- _TEXT EXCERPT_
For the Record
Cartoon of a blindfolded girl eating Smarties with chopsticks
Getting your name in the Guinness Book of Records is more achievable than you think. Every year, 35,000 fans congregate on Coney Island (Brooklyn NY not Sydney AU) to watch the Nathan’s Famous International Hot Dog Eating Contest, showcasing the person who can eat (and hold down) the most hot dogs in ten minutes. This Fourth of July’s prestigious men’s competition has just been won by Joey Chestnut (62 dogs – he holds the current world record at 76) while Miki Sudo won the women’s event (39.5 dogs – she also holds the world record at 48.5 dogs). They are the official King and Queen of Dogs – it’s Joey’s sixteenth Mustard Belt and Miki’s ninth title. (In case you’re wondering, both competitive eaters are of slight frames).
If your brain’s scrambling to understand such a concept, you should know that it’s so much more than a hot dog eating competition. There’s a carnival atmosphere, fed by joyous revellers dressed in hot dog outfits and foam hot dog shaped hats, paired with condiment partners, holding signs saying ‘God Bless America’. The atmosphere has been described as a cross between an illegal dog fight and the Superbowl, an image none of us will now be able to shake.
Joey Chestnut agrees that preparation is key. He does a practice contest, followed by fasting, and then another practice. Once he’s empty, he does another. Like a full-dress rehearsal before a show, he rehearses in all-weather temperatures to prepare for every eventuality, using the same equipment as competition day. Training your brain to convince your stomach it’s not full is key to success. He’s been able to load over eighty dogs in his practice sessions, more than the world record, but it goes to show the pressure of the real deal.

- _TASK_
Please extend the piece about the Coney Island hot dog eating contest, starting after its final sentence.

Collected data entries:
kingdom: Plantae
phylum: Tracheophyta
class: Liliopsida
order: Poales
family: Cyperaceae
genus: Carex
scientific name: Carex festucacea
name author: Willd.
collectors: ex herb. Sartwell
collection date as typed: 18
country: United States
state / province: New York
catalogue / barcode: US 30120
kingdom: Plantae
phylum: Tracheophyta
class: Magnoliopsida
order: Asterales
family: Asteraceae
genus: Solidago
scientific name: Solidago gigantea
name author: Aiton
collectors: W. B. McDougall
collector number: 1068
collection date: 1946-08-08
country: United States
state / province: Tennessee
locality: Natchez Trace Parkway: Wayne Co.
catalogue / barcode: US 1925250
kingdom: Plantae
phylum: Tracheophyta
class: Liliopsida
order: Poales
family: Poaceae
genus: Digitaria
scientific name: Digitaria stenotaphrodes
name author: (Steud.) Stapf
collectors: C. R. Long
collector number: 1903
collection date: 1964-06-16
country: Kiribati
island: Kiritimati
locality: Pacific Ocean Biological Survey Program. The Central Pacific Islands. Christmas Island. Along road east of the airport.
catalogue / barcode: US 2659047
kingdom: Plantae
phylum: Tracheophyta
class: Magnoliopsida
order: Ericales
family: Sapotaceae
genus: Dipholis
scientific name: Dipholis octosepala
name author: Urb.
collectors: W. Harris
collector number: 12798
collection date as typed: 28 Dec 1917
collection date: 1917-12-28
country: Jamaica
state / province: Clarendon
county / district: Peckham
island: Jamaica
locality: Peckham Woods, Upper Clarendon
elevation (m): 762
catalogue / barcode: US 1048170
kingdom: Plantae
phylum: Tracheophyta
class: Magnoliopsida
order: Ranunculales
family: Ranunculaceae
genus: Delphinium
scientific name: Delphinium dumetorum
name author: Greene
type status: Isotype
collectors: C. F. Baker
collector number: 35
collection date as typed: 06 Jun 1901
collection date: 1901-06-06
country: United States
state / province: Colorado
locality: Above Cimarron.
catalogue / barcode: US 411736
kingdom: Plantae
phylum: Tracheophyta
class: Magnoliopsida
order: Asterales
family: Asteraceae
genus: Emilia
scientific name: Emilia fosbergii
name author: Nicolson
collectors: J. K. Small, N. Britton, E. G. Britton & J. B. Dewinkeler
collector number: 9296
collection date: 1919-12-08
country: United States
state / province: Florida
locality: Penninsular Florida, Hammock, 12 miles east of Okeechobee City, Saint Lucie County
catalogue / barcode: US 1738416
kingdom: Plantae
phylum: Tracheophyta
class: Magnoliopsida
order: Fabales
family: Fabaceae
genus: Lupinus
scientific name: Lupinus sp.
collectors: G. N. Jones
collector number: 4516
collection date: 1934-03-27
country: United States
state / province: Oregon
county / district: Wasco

- _TASK RESULT_
The right technique is also essential. During the event, the hot dogs are all served in the buns, but the top eaters separate the meat from the bun up front, dipping the bun in water for a softer swallow, searching for their rhythm. Don’t fall into the trap of fasting beforehand, your stomach shrinks too much.
There’s something appealing, if a little stomach turning, about the whole thing. But if hot dog gorging doesn’t float your boat, here’s some other more achievable records we could aim for.
Tallest toilet paper tower in 30 seconds. Making good use of the excess rolls we all still have lurking post pandemic. Twenty-eight is the number to beat, one roll at a time, and make sure you have a step ladder handy.
o Sponsor: Quilton/Woolworths
Most Smarties (or M&Ms) eaten in 60 seconds, blindfolded, using chopsticks. Only one at a time, mind. Nail twenty and you’re the champ. Yes, this sounds very doable, but have a try at home and you might think differently.
o Sponsor: Nestle/Mars
Fastest time to form the full alphabet from a can of Alphabet Spaghetti. You need to do this in under 3 minutes 21 seconds to take the record. But beware, like Scrabble, many letters are plentiful while others are much more elusive.
o Sponsor: Heinz
Most clothes pegs clipped to the face in 60 seconds. Possibly more fun to watch than try. The current record of fifty-two pegs is held by Silvio Sabba, who’s also the tallest toilet paper tower champ.
o Sponsor: Hot Dollar
Most push ups with hand claps in 60 seconds. The current record of 90 is staggering, especially to those of us who can’t even do one, with or without clapping. If you’ve got the upper body strength of a three-year old when you try and take chocolate from them, give it a go.
o Sponsor: FIT Lane Cove
Fastest time to type the alphabet backwards on a mobile phone. The perfect test for all millennials who rely on abbreviations and auto text. Xia Yan holds the current record of four seconds. Admittedly made during the pandemic so he had a lot of time on his hands to practice.
o Sponsor: SP Mobile, Lane Cove Market Square
Most t-shirts put on in 60 seconds. 260 is the record to beat. So much to unpack here, not least the donning technique and what you must look like at the end. Shirts must be donned one at a time, but you can get a pal to help pull each one down.
o Sponsor: Gazman
Looking at you, Lane Cove Council, to get the ball rolling. One or all of the above could take place in the Canopy, in a sort of World Record Day event. With the Lane Cove Festival coming up soon, it’s a sure-fire winner to put us on the world map.